Some would like to see him ball and chained...

...but he's a child of God, so his destiny is ordained.  Who is he, you ask?  None other than the inimitable Pied Piper/R-uh/King of R&B, Mr. Showbiz himself, the certifiable World's Greatest:  ROBERT SYLVESTER KELLY.  And what destiny is ordained?  A NOT GUILTY verdict.  

For those of you not obsessed with all things Kells, the trial of the geological eon, Illinois vs. Robert S. Kelly, started on Friday.  So far nothing terribly exciting has happened, except the selection of three jurors.  Jury selection is expected to last all week.  Much more important is that R. Kelly has been coming to court stuntin' with tight braids and a custom suit.  And since this isn't a fiesta, nobody's saying "my, my, my, my" when they see his frozen ice, as he left the three karat diamond earrings back at the Chocolate Factory.  No need to showboat at his child pornography trial, although I'm sure his player's card is tucked safely in his money clip.

Now I've been hearing a lot of talk about "he's a pedophile" and whatnot, but apart from his damning marriage to the late Aaliyah when she was 15, I don't see how anyone can come to this conclusion from viewing the tape in question.  If you haven't seen it, it's easily found with some internet searching, and I recommend you watch it before you jump to any conclusions about R. Kelly's guilt or innocence.  It's absolutely not clear that Kells is the man in the tape, and even though I am one of the world's biggest R. Kelly fans, I can't pick his penis out of a lineup.  All I know about his dick is that strippers keep it "on swole," it's a Capricorn, and if unleashed, it will "make the room go black."
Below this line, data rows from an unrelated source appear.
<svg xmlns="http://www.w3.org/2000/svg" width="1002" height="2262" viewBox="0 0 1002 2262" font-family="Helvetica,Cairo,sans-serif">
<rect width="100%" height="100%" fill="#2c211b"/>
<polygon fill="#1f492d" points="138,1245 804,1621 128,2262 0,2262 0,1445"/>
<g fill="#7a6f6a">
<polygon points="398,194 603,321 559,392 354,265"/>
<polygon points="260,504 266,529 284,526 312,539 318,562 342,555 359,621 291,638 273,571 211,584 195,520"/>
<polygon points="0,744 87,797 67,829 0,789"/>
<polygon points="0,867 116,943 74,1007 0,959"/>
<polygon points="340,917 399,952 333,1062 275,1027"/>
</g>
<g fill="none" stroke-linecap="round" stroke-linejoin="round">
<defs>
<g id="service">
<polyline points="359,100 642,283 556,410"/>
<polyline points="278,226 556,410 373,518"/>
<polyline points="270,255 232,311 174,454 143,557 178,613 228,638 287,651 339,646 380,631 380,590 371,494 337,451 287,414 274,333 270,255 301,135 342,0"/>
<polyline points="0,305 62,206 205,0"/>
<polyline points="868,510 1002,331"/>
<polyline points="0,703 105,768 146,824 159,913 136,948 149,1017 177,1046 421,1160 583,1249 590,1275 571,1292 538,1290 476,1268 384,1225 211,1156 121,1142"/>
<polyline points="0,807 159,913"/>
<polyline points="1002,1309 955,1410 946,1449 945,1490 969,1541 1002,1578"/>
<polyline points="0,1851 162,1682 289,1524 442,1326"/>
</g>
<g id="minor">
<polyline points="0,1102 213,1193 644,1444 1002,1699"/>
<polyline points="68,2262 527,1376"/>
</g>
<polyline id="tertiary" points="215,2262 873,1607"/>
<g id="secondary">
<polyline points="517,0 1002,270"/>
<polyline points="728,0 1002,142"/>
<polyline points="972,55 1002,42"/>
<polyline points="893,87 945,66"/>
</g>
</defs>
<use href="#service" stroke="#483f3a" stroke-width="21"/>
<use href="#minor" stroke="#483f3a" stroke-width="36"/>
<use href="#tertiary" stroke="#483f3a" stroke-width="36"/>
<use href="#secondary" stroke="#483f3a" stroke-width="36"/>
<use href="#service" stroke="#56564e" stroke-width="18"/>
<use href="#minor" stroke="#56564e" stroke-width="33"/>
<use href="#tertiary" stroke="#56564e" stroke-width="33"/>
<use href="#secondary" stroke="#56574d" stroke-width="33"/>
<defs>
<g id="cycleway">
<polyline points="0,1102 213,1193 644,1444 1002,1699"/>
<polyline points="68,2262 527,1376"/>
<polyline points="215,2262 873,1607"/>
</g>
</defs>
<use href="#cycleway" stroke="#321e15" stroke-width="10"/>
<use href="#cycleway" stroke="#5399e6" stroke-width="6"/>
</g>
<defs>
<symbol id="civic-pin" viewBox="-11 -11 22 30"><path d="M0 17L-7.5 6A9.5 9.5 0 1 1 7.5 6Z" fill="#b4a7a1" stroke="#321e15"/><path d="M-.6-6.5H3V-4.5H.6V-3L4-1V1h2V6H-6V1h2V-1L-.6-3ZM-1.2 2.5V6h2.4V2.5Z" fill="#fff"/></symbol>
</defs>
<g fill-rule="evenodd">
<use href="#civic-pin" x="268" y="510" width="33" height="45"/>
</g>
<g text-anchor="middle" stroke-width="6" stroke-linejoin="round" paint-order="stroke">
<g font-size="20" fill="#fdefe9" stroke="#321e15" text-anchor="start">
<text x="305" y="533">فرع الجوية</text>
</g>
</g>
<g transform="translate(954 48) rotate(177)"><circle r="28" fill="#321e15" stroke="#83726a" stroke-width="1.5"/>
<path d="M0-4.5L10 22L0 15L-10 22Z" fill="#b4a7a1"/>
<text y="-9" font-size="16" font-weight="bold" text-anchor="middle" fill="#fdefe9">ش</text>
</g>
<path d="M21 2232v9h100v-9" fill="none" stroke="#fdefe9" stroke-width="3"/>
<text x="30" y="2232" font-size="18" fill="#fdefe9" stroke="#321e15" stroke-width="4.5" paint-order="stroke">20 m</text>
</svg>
Furthermore, since the alleged victim has denied that it's her on the tape, the prosecution has no way of proving the age of the girl supposedly involved in the child porn in question.  All they can prove is that some black dude banged a chick in some mountain-themed room at R. Kelly's mansion.  And I have no doubt that Kells's team of attorneys will work this reasonable doubt angle successfully, even if his head attorney doesn't really have much going on in the physical intimidation department:

Don't let the Lark scooter fool you; he may look like he's on his way to Costco to stock up on Ensure and Depends, but, according to the Chicago Tribune, "Edward Genson, the so-called dean of local defense lawyers, has represented high-profile personalities such as former U.S. Rep. Mel Reynolds, former Illinois inspector general Dean Bauer and media magnate Conrad Black. The 66-year-old attorney is known for displaying a stammering, disorganized courtroom demeanor that quickly transforms into a relentless, antagonistic cross-examination of prosecution witnesses."

In other words, the esteemed counselor isn't going to let his neuromuscular condition get in the way of totally owning the prosecution.  There is no way Kells is going to be convicted and sentenced to 15 years.  In fact, it's probably going to be a tougher job judging the hair braiding contest currently underway at R. Kelly's official website.  Once they get a jury together, this trial's going to last a week and end in a verdict of "not guilty, y'all gots to feel me."  He's going to be popping bottles of Cris with mamas to celebrate the release of TP Fourth Quarter this summer, a free man.  Trust this.